LME WEEK 2016: Market challenging but participants ‘shouldn’t rock boat’ – HKEX’s Li

The London Metal Exchange and parent company Hong Kong Exchanges & Clearing (HKEX) are doing everything they can to overcome multiple challenges, HKEX ceo Charles Li said, urging market participants not to “rock the boat”.

Speaking at the LME Week conference in London on Monday October 31, Li told delegates that the focus should shift away from fee increases and their relationship to falling volumes.

Average daily volumes have been declining throughout 2016 – in September, they were down 11.4% year-on-year.

Using the analogy of a pyramid, Li told delegates that the physical market forms the base, banks and financers the middle and the futures market the top. But the pyramid is shrinking due to the slowdown in China and a global economic and financial crisis.

“I understand why [the market] is pessimistic and feel the frustration as the pyramid is shrinking… [We are] all in a difficult period – we do everything that we can but we really shouldn’t rock the boat,” he said.

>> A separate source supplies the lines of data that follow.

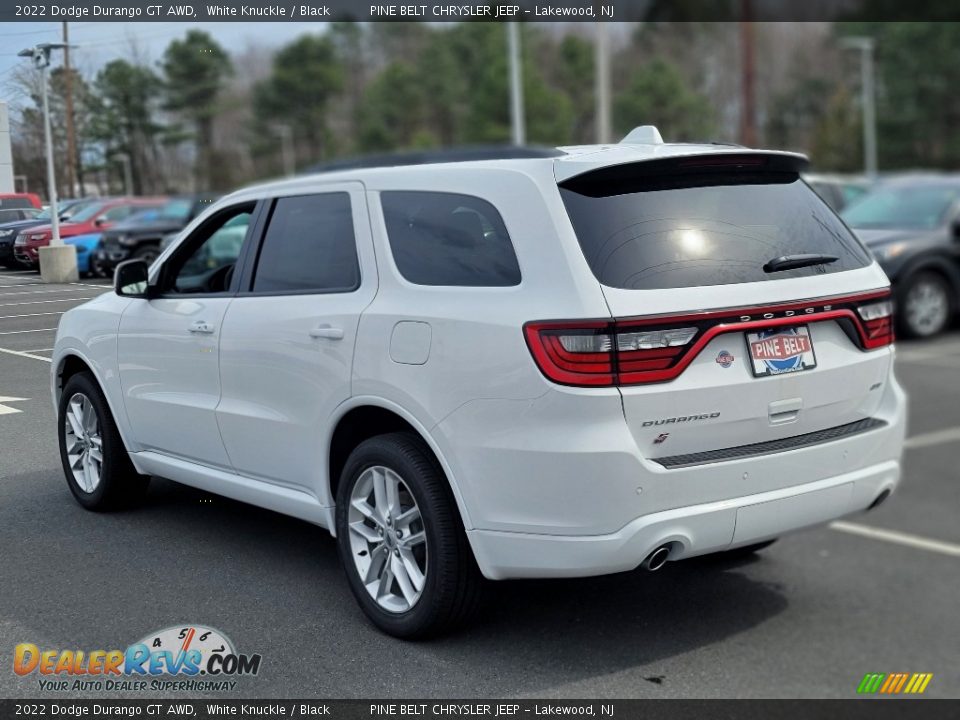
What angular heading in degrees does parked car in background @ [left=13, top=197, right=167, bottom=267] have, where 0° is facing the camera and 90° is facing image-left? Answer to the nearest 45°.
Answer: approximately 45°

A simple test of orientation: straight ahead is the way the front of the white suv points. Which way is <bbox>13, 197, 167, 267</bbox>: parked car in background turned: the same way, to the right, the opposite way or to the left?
to the left

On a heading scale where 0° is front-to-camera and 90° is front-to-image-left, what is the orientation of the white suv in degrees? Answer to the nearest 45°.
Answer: approximately 135°

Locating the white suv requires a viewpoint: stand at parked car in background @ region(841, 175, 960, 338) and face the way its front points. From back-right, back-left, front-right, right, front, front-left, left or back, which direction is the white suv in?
front-left

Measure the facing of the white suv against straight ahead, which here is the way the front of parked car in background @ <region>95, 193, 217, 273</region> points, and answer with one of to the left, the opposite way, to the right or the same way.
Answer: to the right

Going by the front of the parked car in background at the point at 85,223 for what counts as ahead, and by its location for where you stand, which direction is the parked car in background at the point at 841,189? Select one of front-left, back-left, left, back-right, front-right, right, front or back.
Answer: back

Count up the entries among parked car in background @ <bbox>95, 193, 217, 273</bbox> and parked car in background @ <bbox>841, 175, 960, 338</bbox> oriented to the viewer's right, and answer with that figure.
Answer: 0

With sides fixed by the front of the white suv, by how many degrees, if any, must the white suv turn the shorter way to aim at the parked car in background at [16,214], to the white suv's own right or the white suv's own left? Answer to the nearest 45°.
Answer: approximately 45° to the white suv's own left
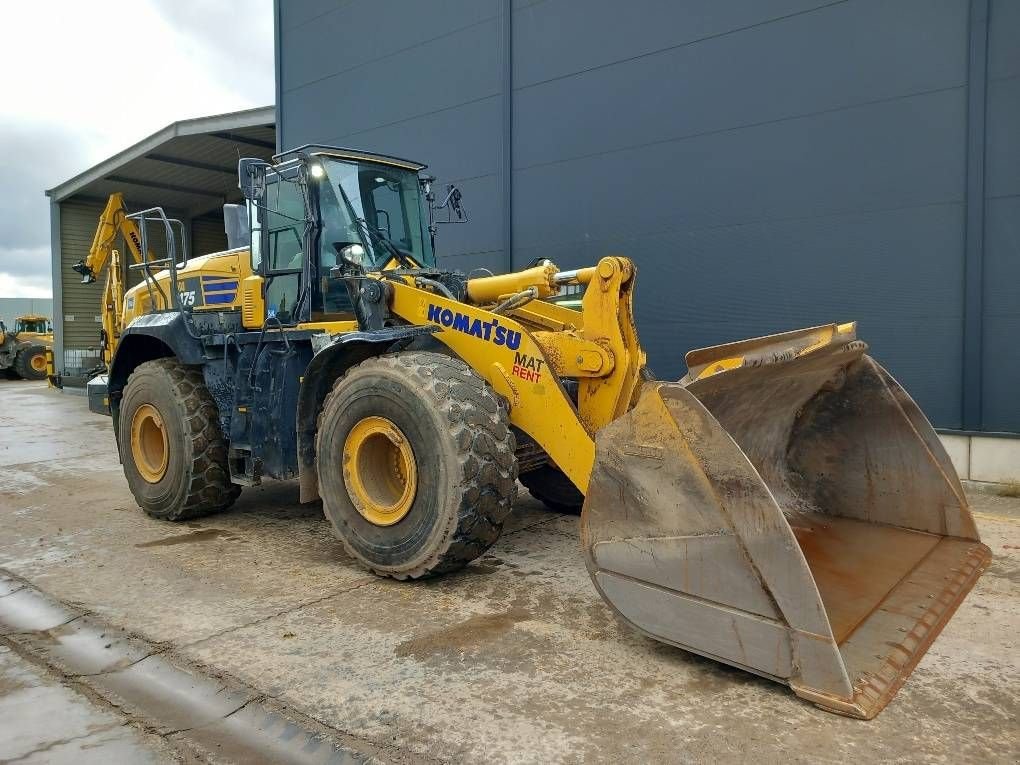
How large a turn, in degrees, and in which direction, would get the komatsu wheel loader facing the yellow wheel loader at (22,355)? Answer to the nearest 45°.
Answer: approximately 180°

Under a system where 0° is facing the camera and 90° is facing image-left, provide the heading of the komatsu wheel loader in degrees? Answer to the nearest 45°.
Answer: approximately 315°

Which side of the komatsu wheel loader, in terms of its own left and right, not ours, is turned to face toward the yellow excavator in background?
back

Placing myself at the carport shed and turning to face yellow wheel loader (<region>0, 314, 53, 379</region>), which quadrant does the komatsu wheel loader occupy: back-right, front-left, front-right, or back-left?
back-left

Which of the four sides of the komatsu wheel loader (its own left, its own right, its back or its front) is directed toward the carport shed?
back
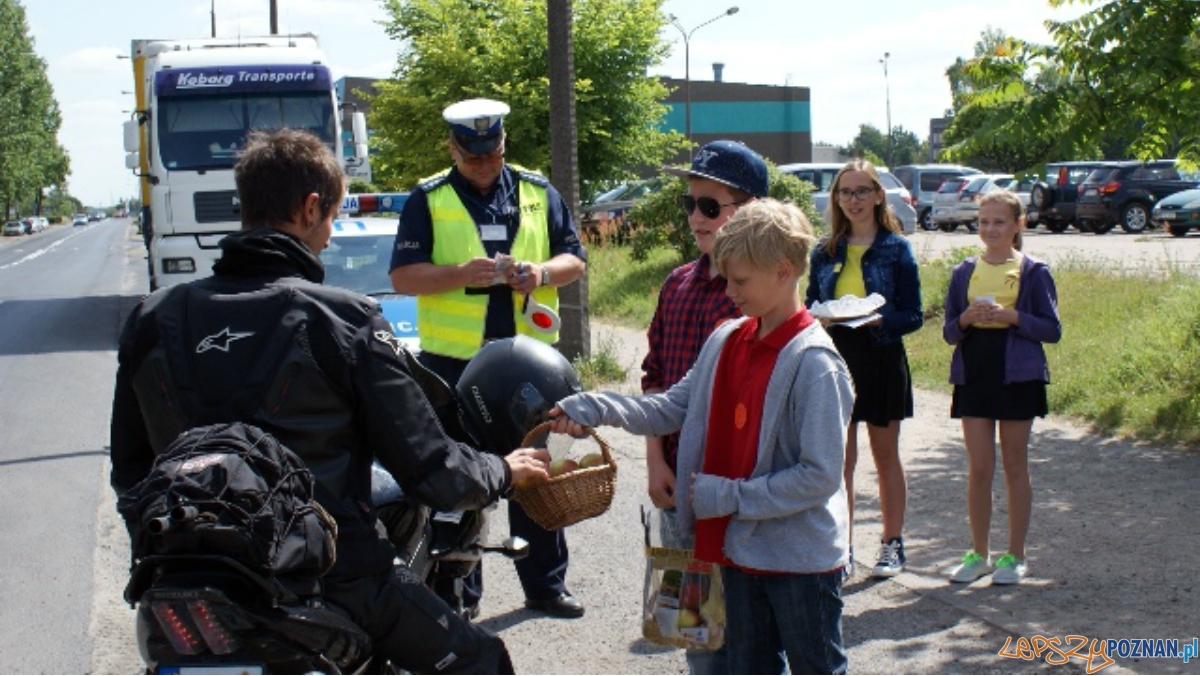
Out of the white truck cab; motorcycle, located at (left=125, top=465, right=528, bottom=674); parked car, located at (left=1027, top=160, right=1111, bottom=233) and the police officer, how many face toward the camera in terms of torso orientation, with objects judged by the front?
2

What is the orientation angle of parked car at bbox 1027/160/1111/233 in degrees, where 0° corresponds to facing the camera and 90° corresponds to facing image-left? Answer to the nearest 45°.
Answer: approximately 225°

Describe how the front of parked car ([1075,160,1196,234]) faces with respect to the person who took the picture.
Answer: facing away from the viewer and to the right of the viewer

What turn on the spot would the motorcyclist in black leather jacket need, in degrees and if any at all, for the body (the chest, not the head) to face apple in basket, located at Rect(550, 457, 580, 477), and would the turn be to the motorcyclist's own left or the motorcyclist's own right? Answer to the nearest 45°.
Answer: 0° — they already face it

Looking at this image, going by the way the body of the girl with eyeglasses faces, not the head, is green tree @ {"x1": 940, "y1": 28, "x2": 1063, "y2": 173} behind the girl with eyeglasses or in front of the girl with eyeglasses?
behind

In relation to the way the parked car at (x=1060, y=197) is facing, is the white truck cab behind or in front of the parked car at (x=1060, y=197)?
behind

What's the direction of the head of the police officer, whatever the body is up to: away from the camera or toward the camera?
toward the camera

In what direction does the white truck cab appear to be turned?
toward the camera

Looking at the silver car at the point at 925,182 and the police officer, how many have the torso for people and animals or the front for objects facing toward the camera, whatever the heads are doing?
1

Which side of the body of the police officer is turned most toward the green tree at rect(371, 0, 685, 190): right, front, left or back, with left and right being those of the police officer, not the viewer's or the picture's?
back

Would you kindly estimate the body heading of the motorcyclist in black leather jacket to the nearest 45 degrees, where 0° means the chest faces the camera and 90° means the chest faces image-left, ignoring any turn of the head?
approximately 225°

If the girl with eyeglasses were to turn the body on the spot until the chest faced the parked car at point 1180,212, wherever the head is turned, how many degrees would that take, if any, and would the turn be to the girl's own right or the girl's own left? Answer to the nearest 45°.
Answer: approximately 135° to the girl's own right

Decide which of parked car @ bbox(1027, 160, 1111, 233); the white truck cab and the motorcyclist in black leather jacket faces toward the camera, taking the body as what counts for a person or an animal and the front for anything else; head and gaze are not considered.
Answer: the white truck cab

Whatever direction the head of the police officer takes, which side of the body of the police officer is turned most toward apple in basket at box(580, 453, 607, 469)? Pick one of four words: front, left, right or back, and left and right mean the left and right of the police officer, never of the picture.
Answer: front

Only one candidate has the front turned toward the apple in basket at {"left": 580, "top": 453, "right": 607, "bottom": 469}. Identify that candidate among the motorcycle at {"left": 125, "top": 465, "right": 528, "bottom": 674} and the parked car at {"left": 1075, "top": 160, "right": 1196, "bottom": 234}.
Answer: the motorcycle

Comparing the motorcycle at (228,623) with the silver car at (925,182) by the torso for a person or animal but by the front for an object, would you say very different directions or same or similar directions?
same or similar directions

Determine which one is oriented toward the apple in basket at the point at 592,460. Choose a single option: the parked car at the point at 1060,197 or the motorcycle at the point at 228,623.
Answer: the motorcycle

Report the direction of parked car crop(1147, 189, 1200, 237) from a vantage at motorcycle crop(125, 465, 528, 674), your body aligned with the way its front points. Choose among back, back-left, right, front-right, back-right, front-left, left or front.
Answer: front

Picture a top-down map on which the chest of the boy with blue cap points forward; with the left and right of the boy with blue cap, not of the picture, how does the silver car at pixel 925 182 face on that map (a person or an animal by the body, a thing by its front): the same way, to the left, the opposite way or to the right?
the opposite way

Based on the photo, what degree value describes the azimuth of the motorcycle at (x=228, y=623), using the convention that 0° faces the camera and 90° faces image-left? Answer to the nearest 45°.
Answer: approximately 225°
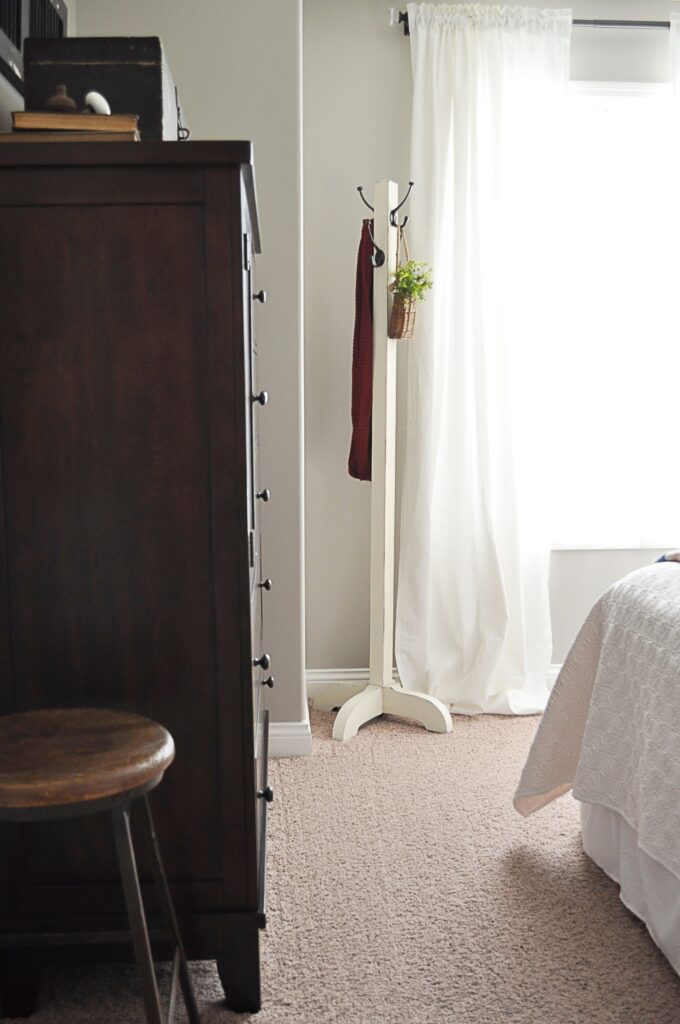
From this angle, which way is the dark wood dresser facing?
to the viewer's right

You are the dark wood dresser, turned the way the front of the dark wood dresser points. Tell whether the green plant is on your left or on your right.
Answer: on your left

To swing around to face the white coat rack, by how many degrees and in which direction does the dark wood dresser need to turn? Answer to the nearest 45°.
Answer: approximately 45° to its left

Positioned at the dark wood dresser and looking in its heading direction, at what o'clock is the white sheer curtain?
The white sheer curtain is roughly at 10 o'clock from the dark wood dresser.
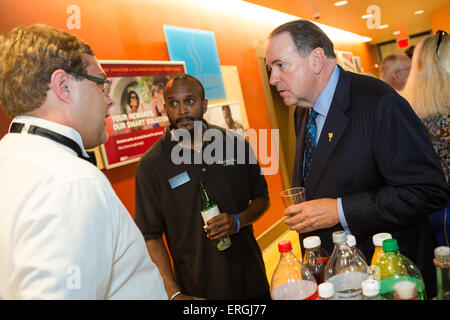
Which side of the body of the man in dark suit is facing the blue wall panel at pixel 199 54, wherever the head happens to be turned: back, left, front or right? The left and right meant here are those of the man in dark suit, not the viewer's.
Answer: right

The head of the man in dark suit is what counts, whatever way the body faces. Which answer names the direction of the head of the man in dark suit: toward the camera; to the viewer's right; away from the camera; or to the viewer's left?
to the viewer's left

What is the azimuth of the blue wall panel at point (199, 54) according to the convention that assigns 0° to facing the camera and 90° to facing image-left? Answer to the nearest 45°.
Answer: approximately 315°

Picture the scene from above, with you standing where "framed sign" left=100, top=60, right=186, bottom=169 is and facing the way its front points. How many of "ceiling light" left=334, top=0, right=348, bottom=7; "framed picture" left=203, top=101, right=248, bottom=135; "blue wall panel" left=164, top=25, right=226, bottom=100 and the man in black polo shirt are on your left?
3

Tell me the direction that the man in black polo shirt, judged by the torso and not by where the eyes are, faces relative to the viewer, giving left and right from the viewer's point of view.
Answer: facing the viewer

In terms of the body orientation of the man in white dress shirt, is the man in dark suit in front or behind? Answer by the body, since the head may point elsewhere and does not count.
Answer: in front

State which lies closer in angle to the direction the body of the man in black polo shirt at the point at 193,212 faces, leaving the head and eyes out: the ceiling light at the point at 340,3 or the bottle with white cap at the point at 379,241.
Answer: the bottle with white cap

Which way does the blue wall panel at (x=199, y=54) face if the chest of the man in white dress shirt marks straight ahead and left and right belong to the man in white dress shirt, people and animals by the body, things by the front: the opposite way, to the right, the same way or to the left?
to the right

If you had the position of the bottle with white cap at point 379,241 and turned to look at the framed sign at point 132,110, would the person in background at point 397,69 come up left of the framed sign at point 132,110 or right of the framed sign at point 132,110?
right

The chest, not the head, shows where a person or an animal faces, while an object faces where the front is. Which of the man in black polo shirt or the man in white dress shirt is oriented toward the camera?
the man in black polo shirt

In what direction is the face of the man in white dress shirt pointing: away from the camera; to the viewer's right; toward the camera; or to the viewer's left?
to the viewer's right
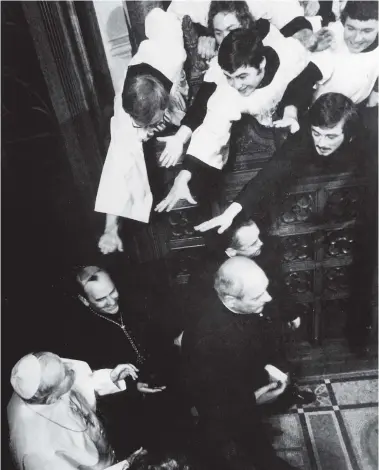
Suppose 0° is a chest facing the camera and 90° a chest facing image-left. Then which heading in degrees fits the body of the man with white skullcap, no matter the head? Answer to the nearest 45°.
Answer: approximately 270°

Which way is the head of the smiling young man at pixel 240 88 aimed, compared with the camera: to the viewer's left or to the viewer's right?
to the viewer's left

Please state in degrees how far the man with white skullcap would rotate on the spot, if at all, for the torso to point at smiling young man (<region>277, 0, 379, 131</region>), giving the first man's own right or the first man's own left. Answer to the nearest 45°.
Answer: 0° — they already face them

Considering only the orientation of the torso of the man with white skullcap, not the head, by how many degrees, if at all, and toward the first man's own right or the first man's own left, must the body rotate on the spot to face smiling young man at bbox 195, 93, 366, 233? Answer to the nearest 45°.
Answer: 0° — they already face them
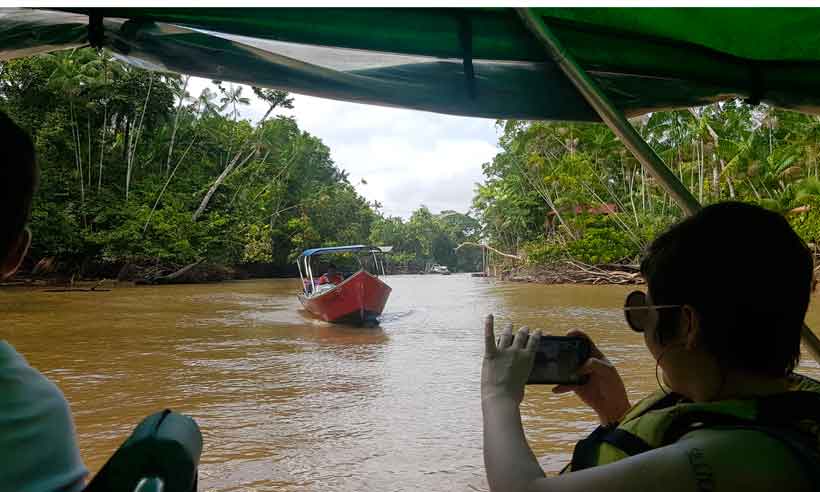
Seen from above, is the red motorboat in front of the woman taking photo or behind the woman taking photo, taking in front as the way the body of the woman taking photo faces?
in front

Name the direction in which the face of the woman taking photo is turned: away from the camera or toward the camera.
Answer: away from the camera

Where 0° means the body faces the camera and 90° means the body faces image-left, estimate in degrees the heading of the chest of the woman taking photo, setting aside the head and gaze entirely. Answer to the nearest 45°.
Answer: approximately 135°

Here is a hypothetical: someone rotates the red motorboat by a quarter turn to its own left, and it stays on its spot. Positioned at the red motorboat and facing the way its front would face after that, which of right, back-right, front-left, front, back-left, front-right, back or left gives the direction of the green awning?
back-right

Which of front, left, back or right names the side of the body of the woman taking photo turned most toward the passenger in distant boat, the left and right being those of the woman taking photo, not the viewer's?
front
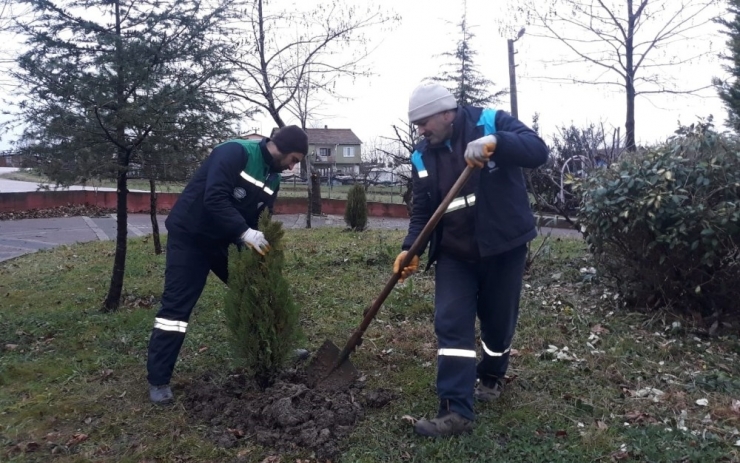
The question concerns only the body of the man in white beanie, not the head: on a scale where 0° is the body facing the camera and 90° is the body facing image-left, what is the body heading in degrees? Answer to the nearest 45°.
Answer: approximately 45°

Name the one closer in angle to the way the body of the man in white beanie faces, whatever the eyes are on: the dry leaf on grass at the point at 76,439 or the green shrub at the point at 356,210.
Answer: the dry leaf on grass

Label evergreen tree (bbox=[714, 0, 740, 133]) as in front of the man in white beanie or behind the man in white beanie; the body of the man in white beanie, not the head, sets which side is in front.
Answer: behind

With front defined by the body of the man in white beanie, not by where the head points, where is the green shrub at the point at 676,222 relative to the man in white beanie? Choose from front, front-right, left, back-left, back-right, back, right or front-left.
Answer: back

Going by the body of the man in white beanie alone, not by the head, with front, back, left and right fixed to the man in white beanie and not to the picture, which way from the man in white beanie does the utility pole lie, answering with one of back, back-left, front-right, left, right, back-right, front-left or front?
back-right

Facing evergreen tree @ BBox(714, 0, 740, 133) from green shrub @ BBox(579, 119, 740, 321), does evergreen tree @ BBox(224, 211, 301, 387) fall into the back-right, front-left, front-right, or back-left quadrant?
back-left

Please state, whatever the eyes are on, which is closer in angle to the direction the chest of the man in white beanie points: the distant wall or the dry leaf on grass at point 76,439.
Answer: the dry leaf on grass

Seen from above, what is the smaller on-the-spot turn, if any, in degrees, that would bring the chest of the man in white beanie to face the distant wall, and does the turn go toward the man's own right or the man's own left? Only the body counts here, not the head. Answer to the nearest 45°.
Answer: approximately 90° to the man's own right

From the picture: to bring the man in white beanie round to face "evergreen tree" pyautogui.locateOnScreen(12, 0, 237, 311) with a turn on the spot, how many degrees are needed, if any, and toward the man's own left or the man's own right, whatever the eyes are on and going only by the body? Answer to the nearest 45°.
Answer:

Li is confident in the exchange’s ability to tap into the lucrative Chinese market – physical users there cannot generally make or take physical delivery and therefore are not using the exchange, likening the set-up there to an inverse of the LME pyramid. The aim of HKEX and the LME is to merge the two pyramids.
Without the LME, HKEX would not succeed in China and, if the HKEX cannot deliver into China, it will not make the LME succeed, he said.

“So we are all in one big boat. I know sometimes you have to rock the boat – rock it – especially if you think we are sailing towards some dangerous rocks,” he said. “But don’t rock it every day. Don’t rock it every minute – because then I just think you are… moaning. We think there is nothing there and we hit the rocks and then we are all in the same boat – then you are going to go down with that.”

“Don’t rock it too hard – a leak is not going to help anybody,” he added. “We ensure that [the exchange] sails to glory because that is where the LME belongs.”